▶ **Page text**:
Here's a stab at that rarest of things : a short blog post.

There's much going round on the internet lately about the underestimated value of luck in bringing success. In a related note, this little video describes the well-known Dunning-Kruger effect, where stupid people don't realise they're stupid (yet can nevertheless make a success of themselves), but also the reverse : clever people often make the mistake of thinking everyone else is at least as intelligent as them. Which gave me the idea, thanks to a discussion with the wonderful Paul Carr, to make the above chart.

It should be largely self-explanatory. Intelligence (or skills or knowledge of a subject, perhaps other things too) doesn't necessarily correlate with how accurately people evaluate their own intelligence. Now I've covered intelligence and stupidity in depth before, so let me just give a brief summary here. Just a couple of things to bear in mind : a) This graph doesn't show a trend - I'm not going to make any effort to say which part of the diagram people generally lie on, or how intelligence might shift them around; b) It's all relative - it's possible to be the least clever genius in a room, just as you can be the worst Olympic athlete.


1) Is It Arrogance If You're Right ?



Few things tick me off quite so much as people who loudly shout about how great they are but then turn out to actually be as good as they claim. That's the top right of the chart. These people are genuinely skilled, but not even the most devoted of Richard Dawkin's acolytes would venture to suggest him as a prime example of humility. At least with people who don't measure up to their own hype you get to laugh at them.


2) Imposters


The best lack all conviction... If you're smart and knowledgeable enough, you can evaluate pretty accurately just how much you don't know about a particular field. But this can lead to some interesting side-effects : you start to think that, because there's so much you don't understand, you're actually a bit of thicky. Imposter syndrome, in the upper left of the chart, is when people assume, therefore, that everyone else must be at least or more intelligent than them - particularly within their own field. The thing is that few people like showing their own ignorance, giving the appearance that they know and understand quite a bit more than they really do (or even think they themselves do). Hence everyone goes around the whole time thinking everyone's much smarter than them. Realising that other, respected people are feeling this way is a liberating experience.

▶ **Data lines**:
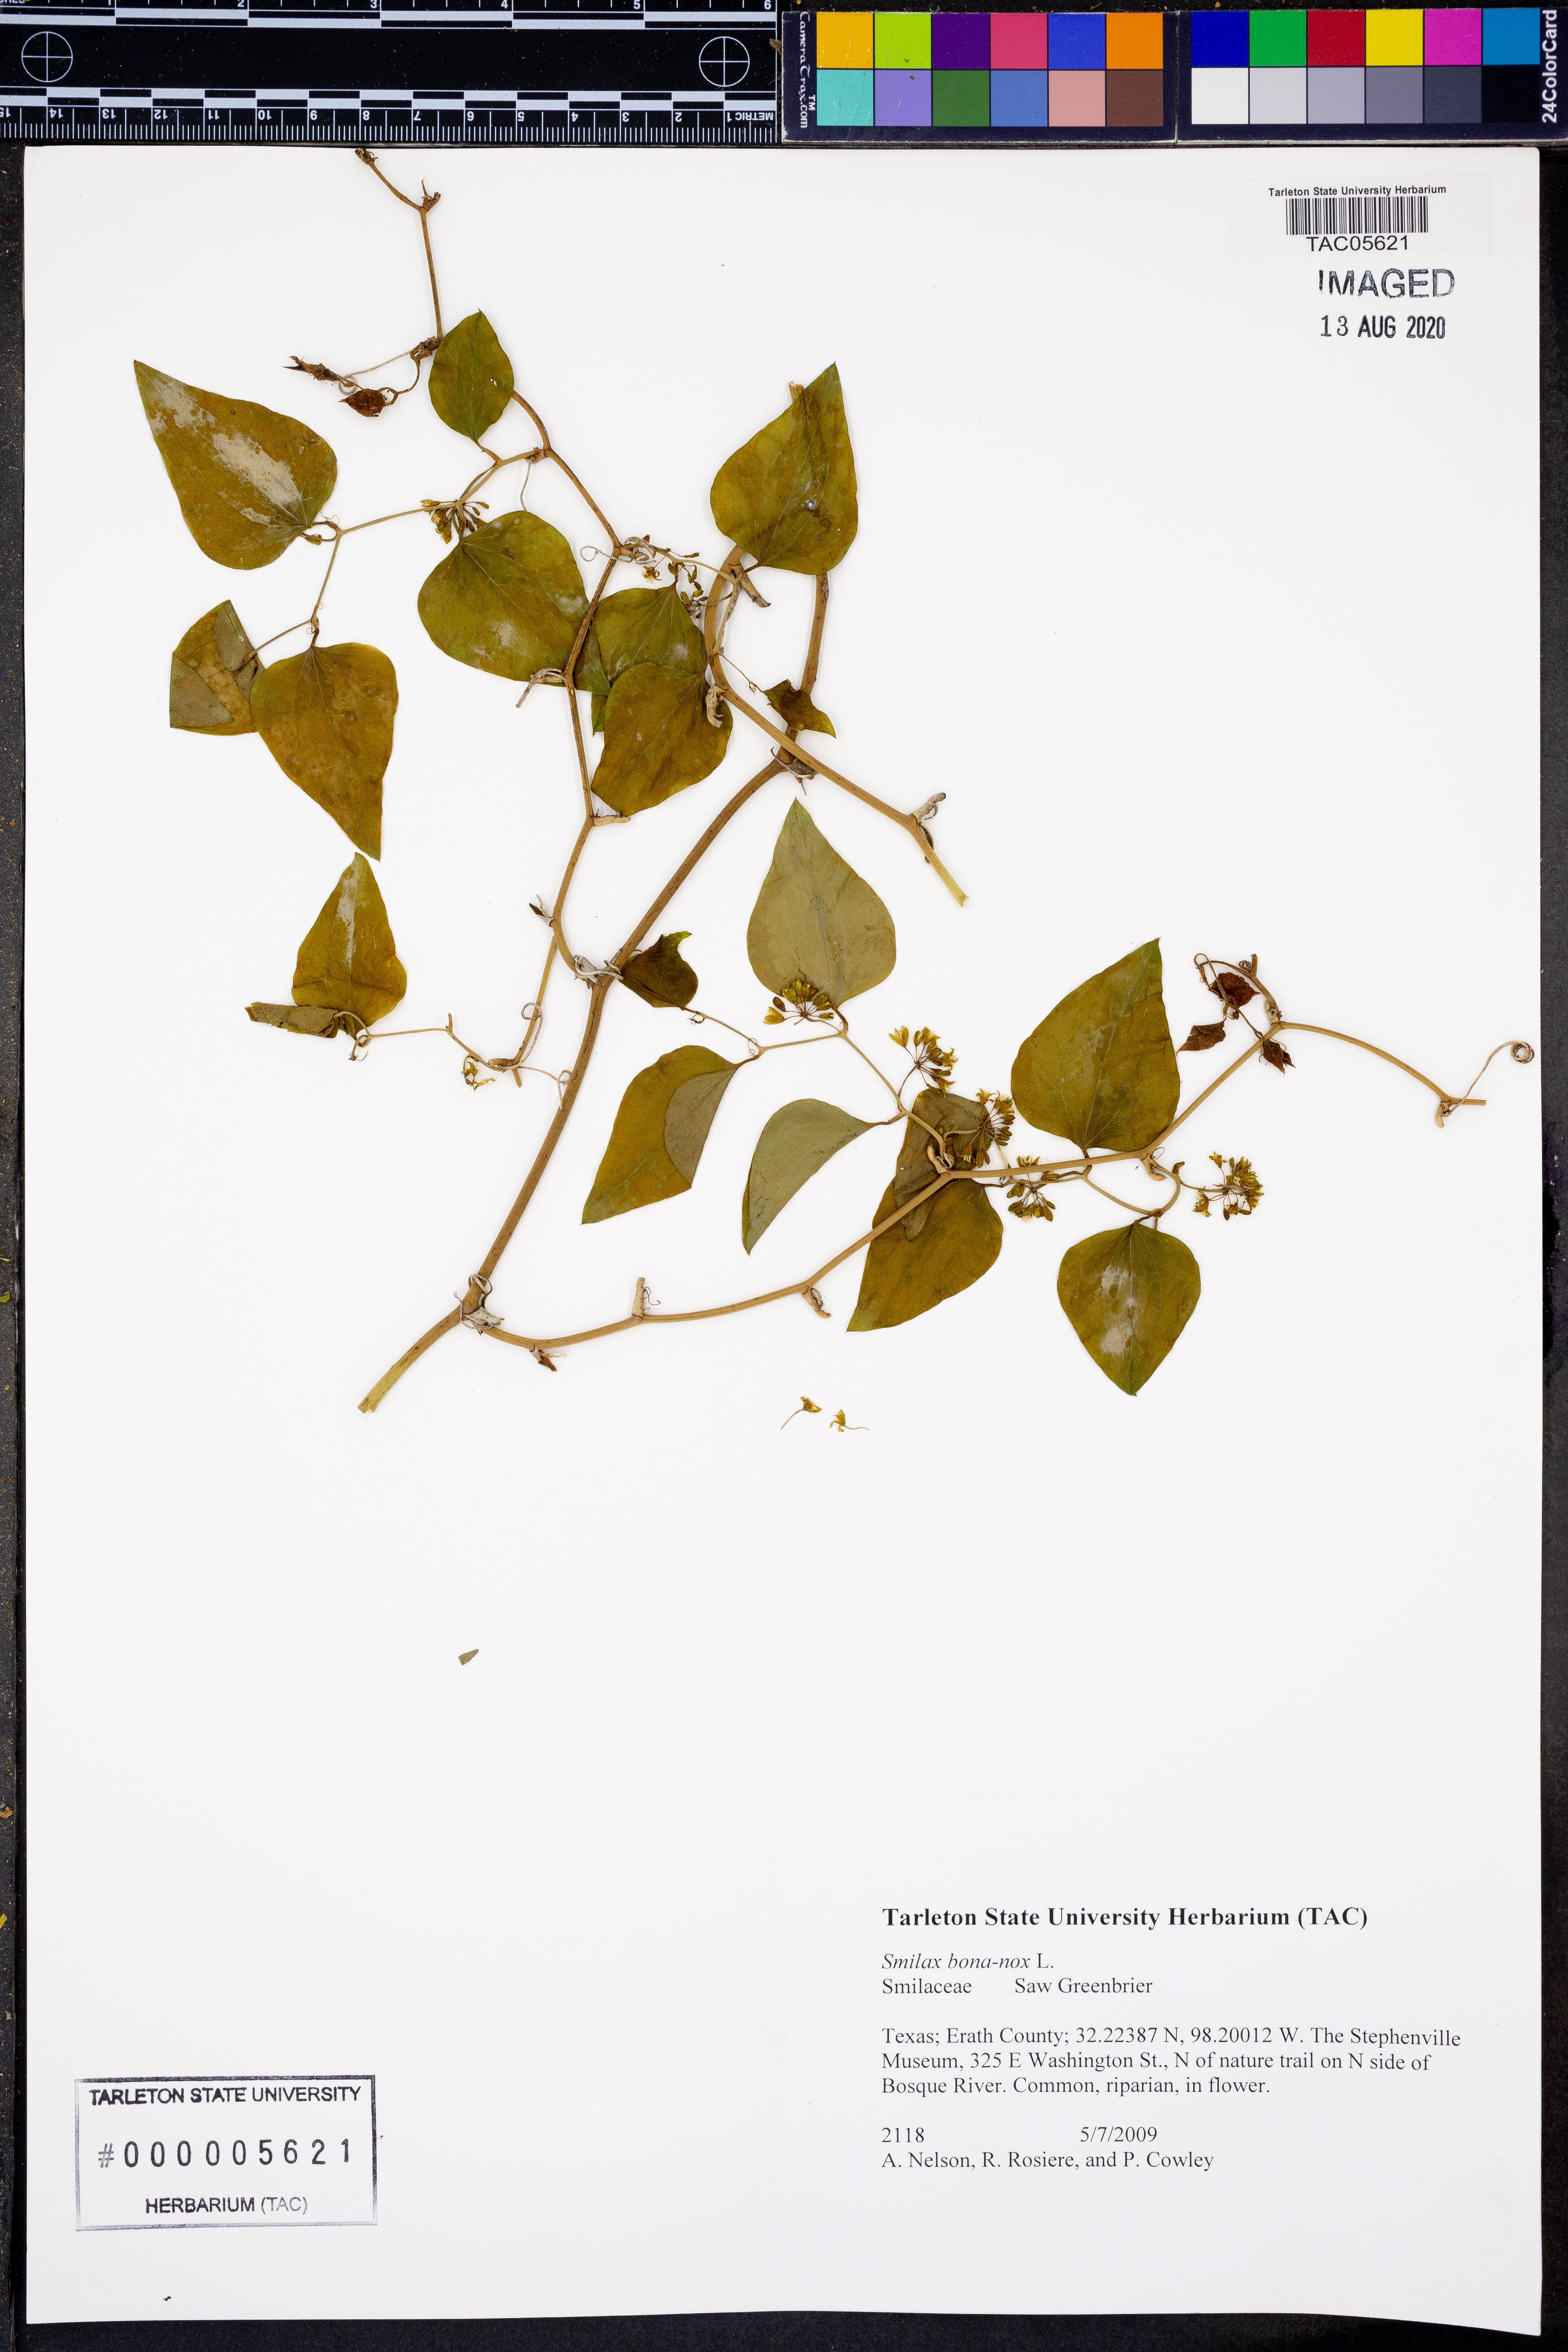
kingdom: Plantae
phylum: Tracheophyta
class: Liliopsida
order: Liliales
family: Smilacaceae
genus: Smilax
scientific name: Smilax bona-nox
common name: Catbrier
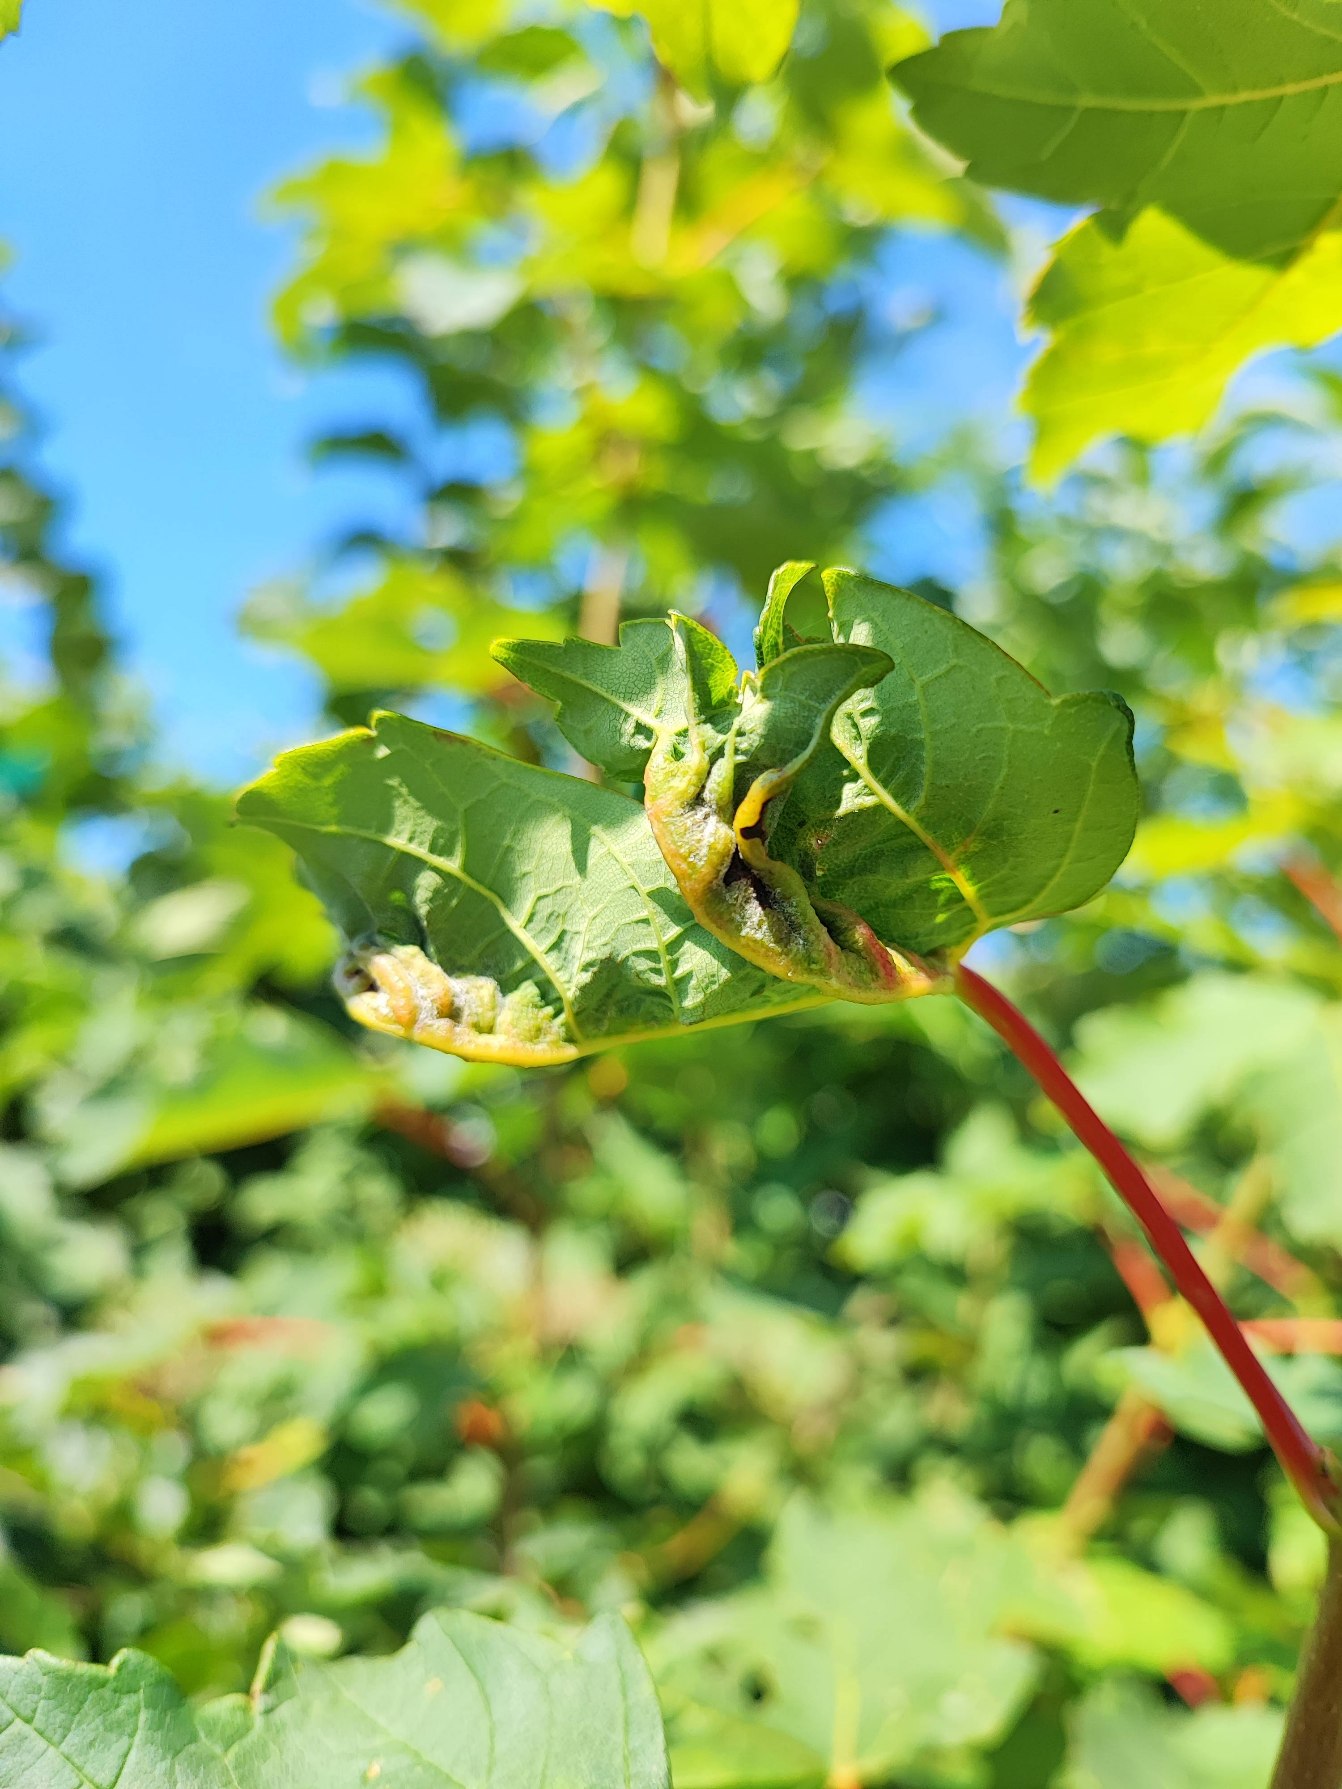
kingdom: Animalia
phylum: Arthropoda
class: Insecta
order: Diptera
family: Cecidomyiidae
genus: Dasineura
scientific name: Dasineura irregularis
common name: Ahornkrusegalmyg
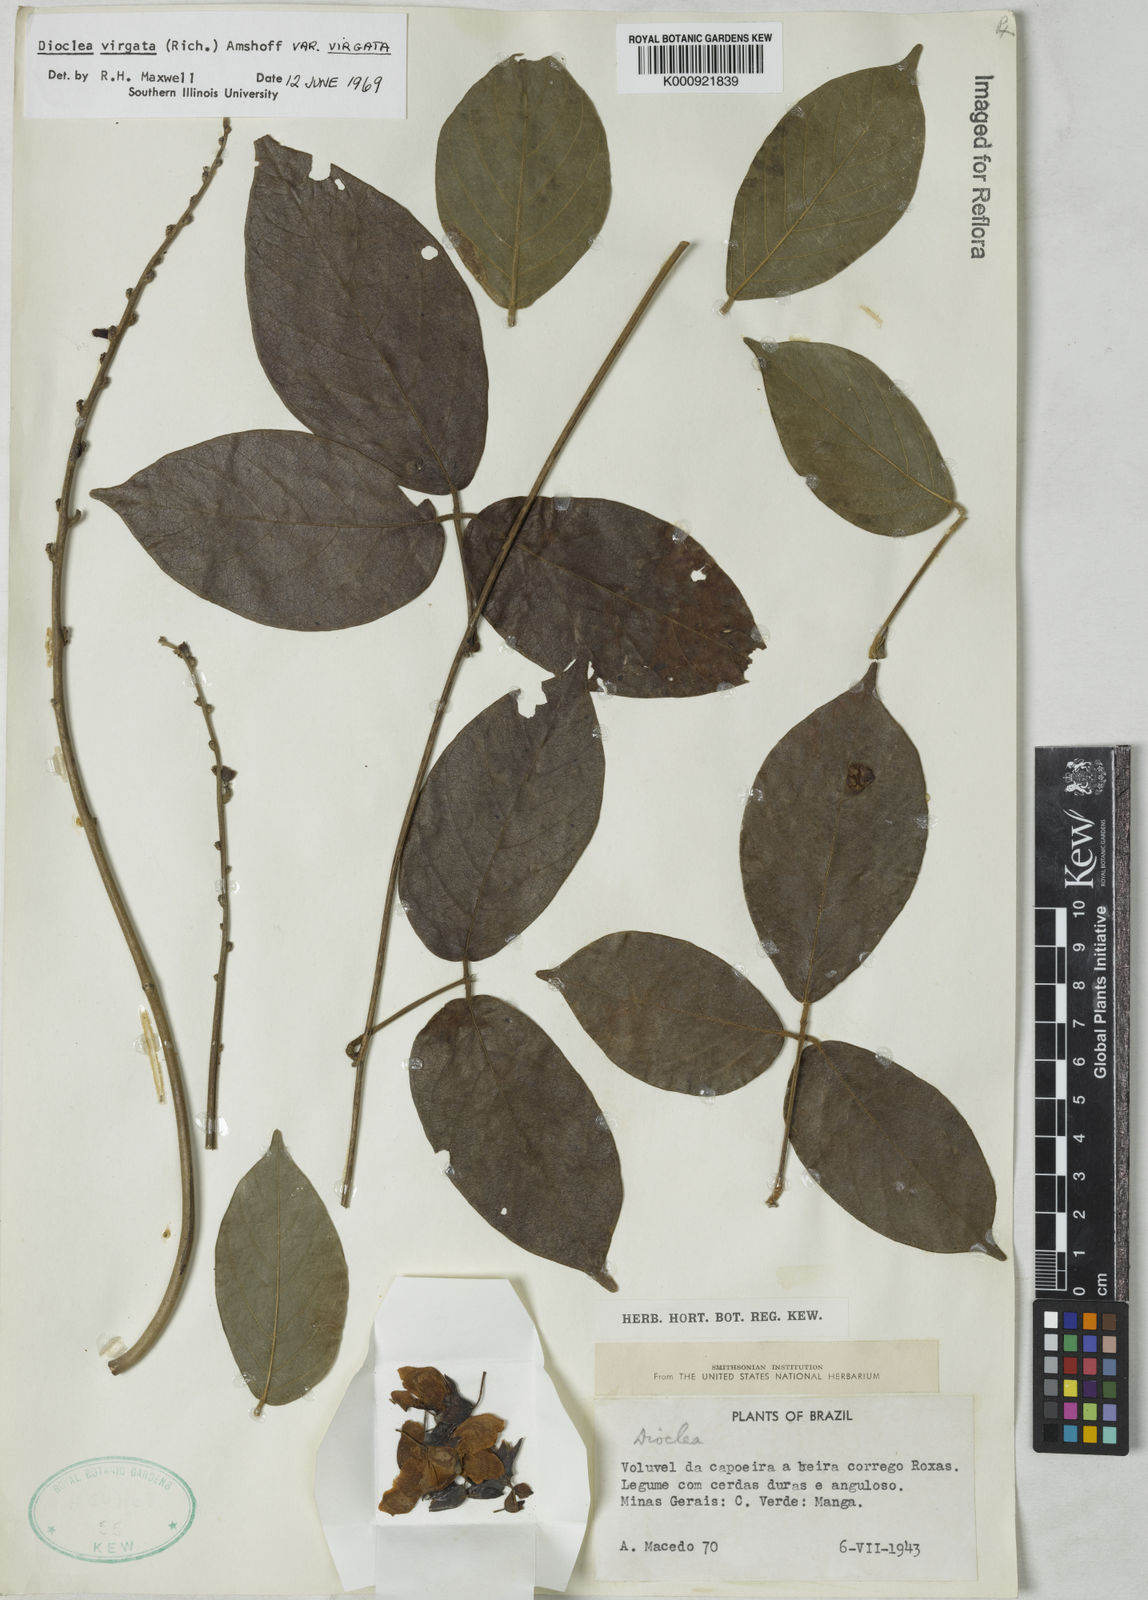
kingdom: Plantae
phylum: Tracheophyta
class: Magnoliopsida
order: Fabales
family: Fabaceae
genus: Dioclea
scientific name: Dioclea virgata
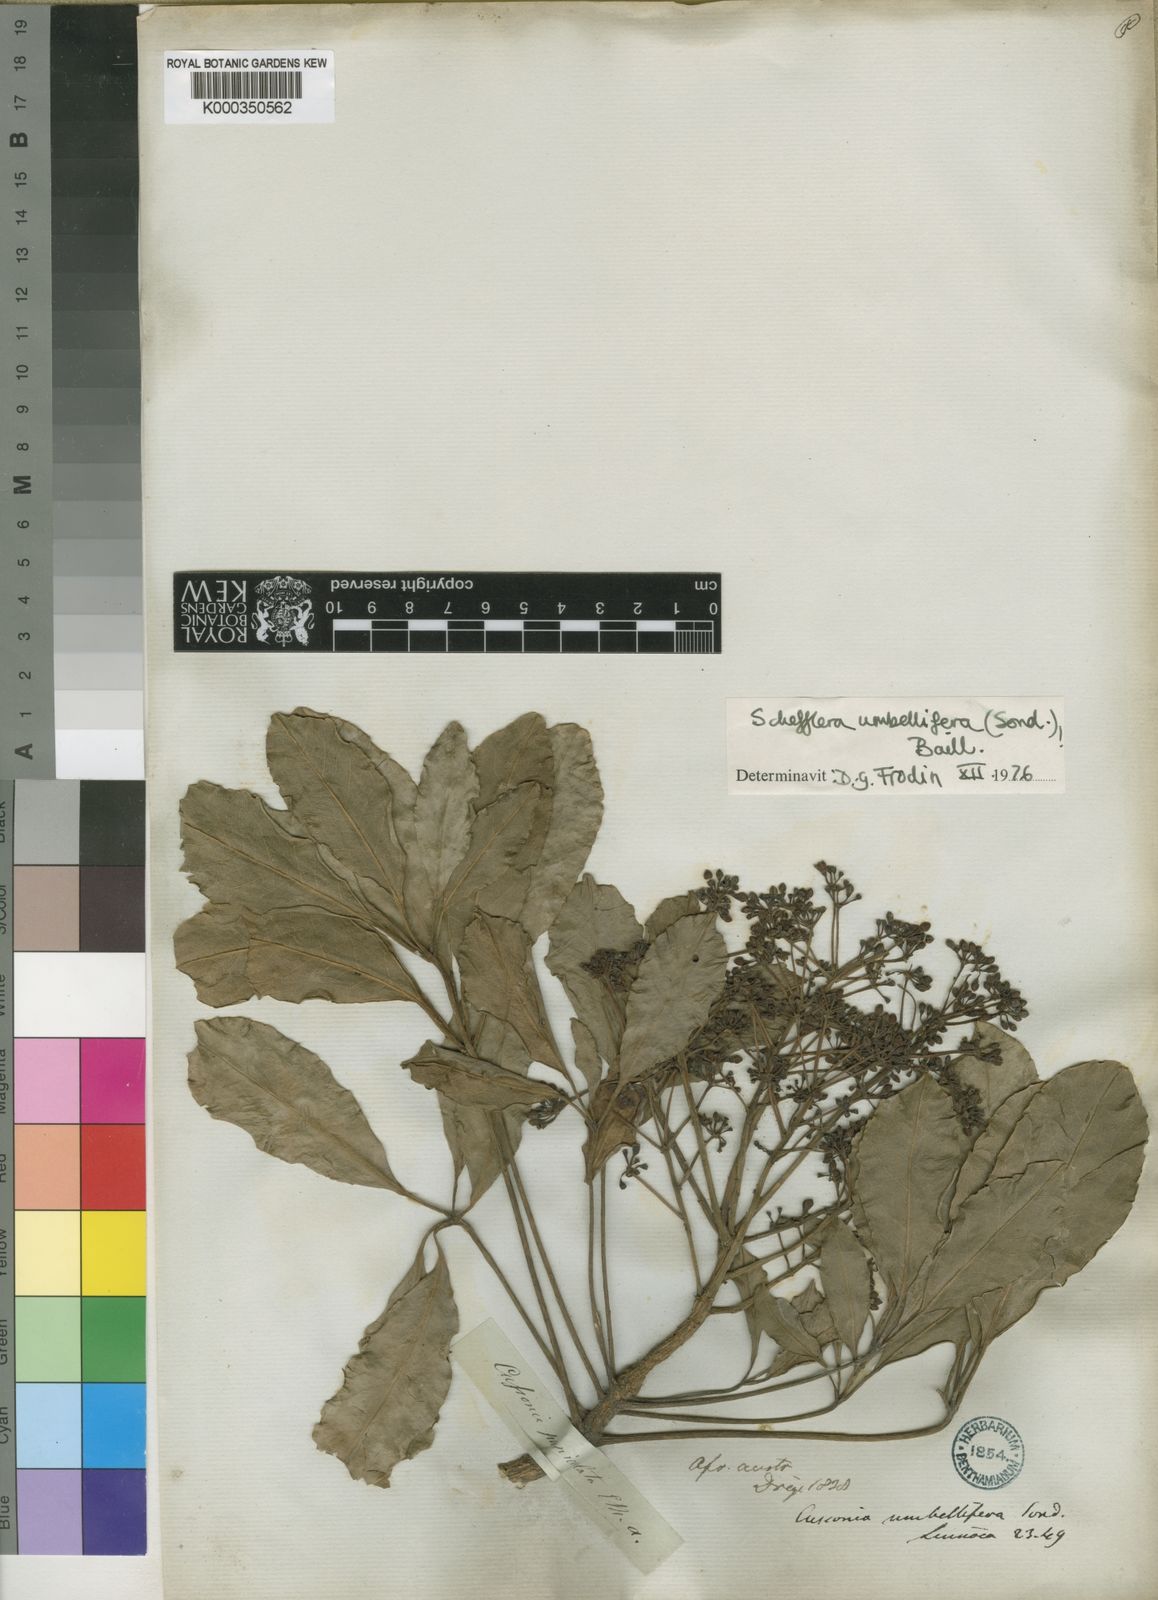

▶ **Required tasks**:
1. List each number or letter label followed by a closing parenthesis in the blog post on intelligence and self-assessment, along with the statement or heading that comes right after it.
2. Extend the blog post on intelligence and self-assessment, picking up after its last sentence.

▶ **Outputs for the tasks**:
1.
- a) This graph doesn't show a trend
- b) It's all relative
- 1) Is It Arrogance If You're Right ?
- 2) Imposters

2.
In some situations, this peculiar variety of humility can contribute to conspiracy theories : a need to believe that there are more intelligent people than ourselves acting to control us. A more common effect is, I think, to lead to people with appalling communications skills because they assume everyone else will grasp concepts much more quickly than they did.


3) Mt Stupid



...while the worst are full of passionate intensity. Plato went on to say that these kind of stupid people (in the lower right of the chart) don't want to make themselves more intelligent : if you think you're the bees knees, you aren't going to want to change yourself. You assume those who call you out on your stupidity are the real idiots, and they're just trying to take something away from you, rather than trying to educate you.


4) Realising you're stupid is only the beginning


If you're in the lower-left corner, you're one of those rare individuals who is genuinely stupid but also, somehow, able to realise this. Socrates is justifiably famous for proclaiming himself to be the wisest man because he was aware of his own ignorance... but what too often gets left out is that this was relative to everyone else around him. He basically proclaimed absolutely everyone else to be suffering from massive levels of Dunning-Kruger, thinking they knew things when they really didn't, which in his view defined them to be less intelligent.

But even Socrates stopped short of saying idiotic things like knowing nothing is some form of virtue. He admitted that other people did actually know things he didn't, and in this respect they were wiser than he. His assessment was rather that he was overall wiser, because they also proclaimed themselves to be knowledgeable in a huge number of other fields, which he didn't. Plato was more emphatic that you were supposed to try and learn things, not just content yourself to wallow in your own idiocy.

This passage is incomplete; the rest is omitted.